Chancellor Osborne: I am not for turning
CHANCELLOR George Osborne came out fighting during questioning in parliament yesterday, insisting that he will continue with plans to cut the UK government’s annual deficit.
Osborne also rejected calls from Labour’s Ed Balls for another tax on financial sector bonuses — and was quick to make fun of the back-stabbing suffered by Balls at the hands of former Labour chancellor Alistair Darling this week. Darling has admitted that the previous tax on bonuses “had to be a one-off”, Osborne said.
Osborne also received a boost from Lloyd’s of London chair Lord Levene, who backed the chancellor’s growth strategy.

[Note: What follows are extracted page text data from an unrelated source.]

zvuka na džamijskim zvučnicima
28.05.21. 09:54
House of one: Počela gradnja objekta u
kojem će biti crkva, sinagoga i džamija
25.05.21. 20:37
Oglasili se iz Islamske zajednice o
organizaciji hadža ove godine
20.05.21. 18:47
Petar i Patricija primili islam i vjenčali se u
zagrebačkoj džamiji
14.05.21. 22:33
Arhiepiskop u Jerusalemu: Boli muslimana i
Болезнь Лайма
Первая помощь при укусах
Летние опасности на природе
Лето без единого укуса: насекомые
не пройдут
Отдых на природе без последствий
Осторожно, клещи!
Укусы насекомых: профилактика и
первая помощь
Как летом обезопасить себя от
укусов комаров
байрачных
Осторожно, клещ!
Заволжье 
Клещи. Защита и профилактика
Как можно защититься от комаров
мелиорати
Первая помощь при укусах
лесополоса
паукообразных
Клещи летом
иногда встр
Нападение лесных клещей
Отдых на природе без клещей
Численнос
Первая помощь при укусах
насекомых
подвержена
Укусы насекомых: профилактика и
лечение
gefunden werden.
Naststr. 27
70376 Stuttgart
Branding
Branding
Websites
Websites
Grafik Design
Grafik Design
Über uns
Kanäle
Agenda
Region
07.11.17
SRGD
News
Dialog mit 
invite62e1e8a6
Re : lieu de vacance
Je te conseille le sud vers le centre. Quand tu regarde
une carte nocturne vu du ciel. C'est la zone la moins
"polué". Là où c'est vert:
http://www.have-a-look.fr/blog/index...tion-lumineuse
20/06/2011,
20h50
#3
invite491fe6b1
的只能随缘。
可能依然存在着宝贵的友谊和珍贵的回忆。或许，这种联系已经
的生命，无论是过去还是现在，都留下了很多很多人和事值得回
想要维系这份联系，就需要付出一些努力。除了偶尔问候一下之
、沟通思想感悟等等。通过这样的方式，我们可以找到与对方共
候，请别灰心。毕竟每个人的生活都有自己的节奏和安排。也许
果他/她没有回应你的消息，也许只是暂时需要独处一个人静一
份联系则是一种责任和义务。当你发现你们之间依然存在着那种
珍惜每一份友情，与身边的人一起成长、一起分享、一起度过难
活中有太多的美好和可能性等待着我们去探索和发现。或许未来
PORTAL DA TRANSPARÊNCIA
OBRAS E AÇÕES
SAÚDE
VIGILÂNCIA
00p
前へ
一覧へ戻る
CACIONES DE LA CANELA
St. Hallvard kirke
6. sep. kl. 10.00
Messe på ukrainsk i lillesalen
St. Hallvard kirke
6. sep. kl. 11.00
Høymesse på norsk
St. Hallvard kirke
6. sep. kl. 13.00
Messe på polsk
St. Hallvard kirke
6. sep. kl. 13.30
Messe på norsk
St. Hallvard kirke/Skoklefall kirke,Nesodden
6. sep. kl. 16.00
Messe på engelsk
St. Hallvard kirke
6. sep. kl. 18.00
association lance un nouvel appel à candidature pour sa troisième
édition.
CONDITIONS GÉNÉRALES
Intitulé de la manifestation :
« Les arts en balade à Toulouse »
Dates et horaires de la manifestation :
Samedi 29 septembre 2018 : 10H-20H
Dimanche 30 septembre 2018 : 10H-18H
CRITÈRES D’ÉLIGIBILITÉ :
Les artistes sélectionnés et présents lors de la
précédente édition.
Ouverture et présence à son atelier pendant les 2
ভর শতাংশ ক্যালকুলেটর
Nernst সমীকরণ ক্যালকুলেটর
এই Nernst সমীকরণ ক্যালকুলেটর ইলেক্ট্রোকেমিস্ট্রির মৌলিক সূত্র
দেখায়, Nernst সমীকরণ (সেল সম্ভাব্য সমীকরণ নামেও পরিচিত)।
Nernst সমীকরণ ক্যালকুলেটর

Levene said the financial industry should end its “self-imposed flagellation” in order to help foster economic growth fuelled by the private sector.
Osborne defended his austerity programme yesterday, ahead of a crunch meeting with finance ministers from other G7 countries.
“The way this country and other countries are going to get growth is not by taking yet another fix of the debt-fuelled spending bubble that got us into the mess we are in at the moment,” he said, during a separate question and answer session. “I will further discuss fiscal consolidation plans in the G7, G20 and IMF meetings later this month,” Osborne added.
IMF chief Christine Lagarde will visit London this Friday to meet with Osborne prior to the G7 meeting in Marseilles later that evening.
Lagarde appeared to contradict Osborne at the end of last week, by calling for yet another period of fiscal stimulus.
“Looking at Europe, we recommend countries adjust their austerity programmes to a changed situation and consider measures to drive growth,” she told German magazine Der Spiegel on Sunday.
Also appearing in Westminster yesterday, Prime Minister David Cameron signalled that Britain will demand the return of some powers from Brussels to London in return for agreeing to any new European Union treaty.
German finance minister Wolfgang Schaeuble said that changes to treaties may be required to bring the Eurozone closer together as a guard against future debt crises. A German court is expected to rule today that its parliament should have more powers to determine whether or not to support bailouts to ailing Eurozone member states.